At the end of each season, I am acknowledged by the choruses I accompany. The chair of one of the groups invariably comments on how “unflustered” I am. Truthfully, I always wonder what there is to be stressed out about in rehearsal, or even during a performance. It is a relatively structured and predictable environment. I know my music. Everything else will just roll along. Right?
Last week, he told the group he learned why I am so calm at the piano. He heard a (true) story that when my kids were young, they would often sit on my lap and try to play along when I was practicing Beethoven sonatas. Ah, yes. That was hard. Thankfully I have never performed with kids on my lap.
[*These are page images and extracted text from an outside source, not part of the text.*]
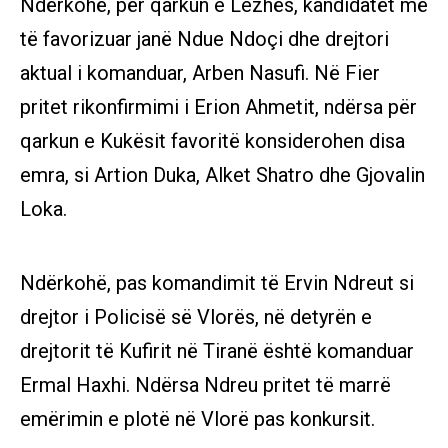
Ndërkohë, për qarkun e Lezhës, kandidatët më
të favorizuar janë Ndue Ndoçi dhe drejtori
aktual i komanduar, Arben Nasufi. Në Fier
pritet rikonfirmimi i Erion Ahmetit, ndërsa për
qarkun e Kukësit favoritë konsiderohen disa
emra, si Artion Duka, Alket Shatro dhe Gjovalin
Loka.
Ndërkohë, pas komandimit të Ervin Ndreut si
drejtor i Policisë së Vlorës, në detyrën e
drejtorit të Kufirit në Tiranë është komanduar
Ermal Haxhi. Ndërsa Ndreu pritet të marrë
emërimin e plotë në Vlorë pas konkursit.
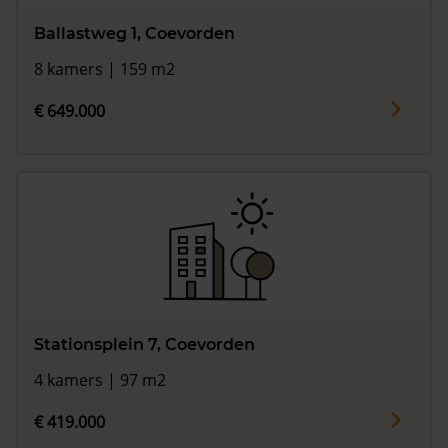
Ballastweg 1, Coevorden
8 kamers | 159 m2
€ 649.000
Stationsplein 7, Coevorden
4 kamers | 97 m2
€ 419.000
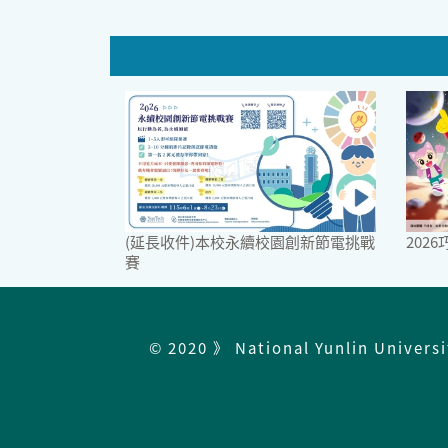
(延長收件)本校永續校園創新節電挑戰
202
賽
© 2020 》 National Yunlin Univers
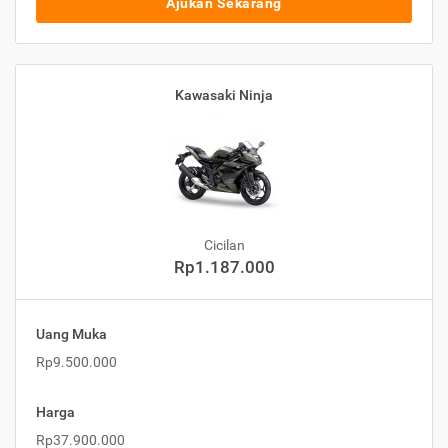
Ajukan Sekarang
Kawasaki Ninja
Cicilan
Rp1.187.000
Uang Muka
Rp9.500.000
Harga
Rp37.900.000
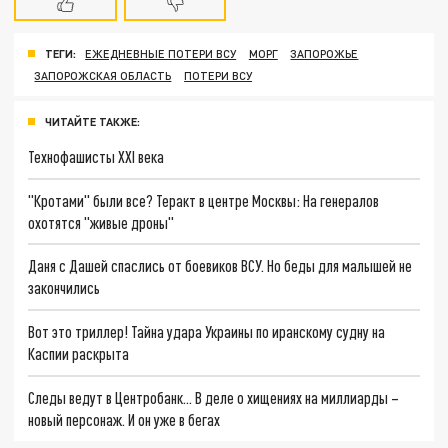
ТЕГИ:
ЕЖЕДНЕВНЫЕ ПОТЕРИ ВСУ
МОРГ
ЗАПОРОЖЬЕ
ЗАПОРОЖСКАЯ ОБЛАСТЬ
ПОТЕРИ ВСУ
ЧИТАЙТЕ ТАКЖЕ:
Технофашисты XXI века
"Кротами" были все? Теракт в центре Москвы: На генералов
охотятся "живые дроны"
Даня с Дашей спаслись от боевиков ВСУ. Но беды для малышей не
закончились
Вот это триллер! Тайна удара Украины по иранскому судну на
Каспии раскрыта
Следы ведут в Центробанк… В деле о хищениях на миллиарды –
новый персонаж. И он уже в бегах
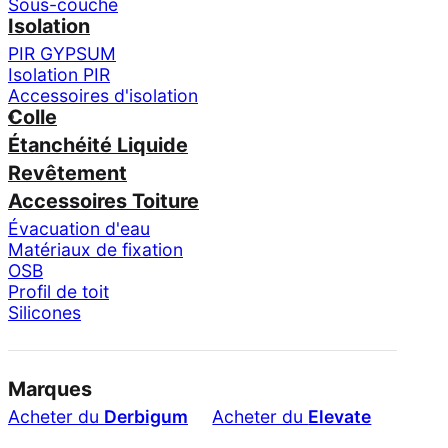
Sous-couche
Isolation
PIR GYPSUM
Isolation PIR
Accessoires d'isolation
Colle
Étanchéité Liquide
Revêtement
Accessoires Toiture
Évacuation d'eau
Matériaux de fixation
OSB
Profil de toit
Silicones
Marques
Acheter du
Derbigum
Acheter du
Elevate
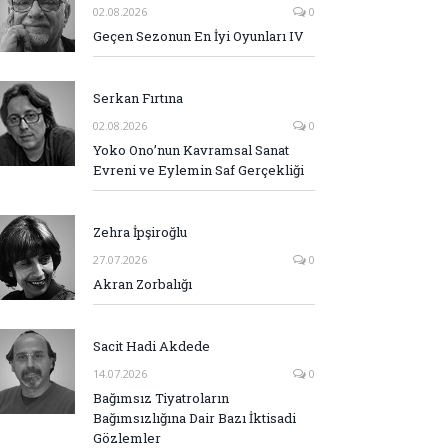
02.08.2026
0
Geçen Sezonun En İyi Oyunları IV
Serkan Fırtına
02.08.2026
0
Yoko Ono’nun Kavramsal Sanat
Evreni ve Eylemin Saf Gerçekliği
Zehra İpşiroğlu
27.07.2026
0
Akran Zorbalığı
Sacit Hadi Akdede
14.07.2026
0
Bağımsız Tiyatroların
Bağımsızlığına Dair Bazı İktisadi
Gözlemler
But many other things have happened. I’ve been at performances where my pages fell on the floor or blew away. I have performed on pianos with keys and pedals that don’t work. I have performed with page turners that missed a page turn so significant that I had to intervene and start flipping madly to the place I needed to be while cobbling together some semblance of the accompaniment with one hand. I have accompanied singers that have missed entire sections of the piece. I once dropped out of playing a few measures to catch up with an instrumental soloist who made a rhythmic mistake. I took the heat so it wouldn’t look like she screwed up, and she actually won her audition.
Then there are my own mistakes, of which there are many. Just one example is this: early on in my life, when I was 9 or 10, I was performing Beethoven’s Fur Elise in a recital by memory. No lie, I sat down at the piano and played the entire first section correctly, but in the WRONG KEY. I had simply started on the wrong note. I didn’t know what I had done until I got to the next section and realized I couldn’t continue like that. I started over again, apparently unfazed because I got through it fine.
I have had so many performance mishaps and embarrassments that I really don’t know how I ever became a musician except for extreme stubbornness, which I suppose in this one case is a good trait to have. I imagine the opportunities for getting flustered might have deterred many.
I even had a first-time occurrence at my concert tonight: the piano key cover fell on my hands during the performance, knocked down accidentally by my page turner! There was nothing to do but keep playing. The audience, and perhaps even my director, didn’t even know something happened. I’m not even sure if I made any noise from the surprise.
Not much bothers me at the piano now.
I suppose the predictability of performance is realizing that anything can happen. The show must go on!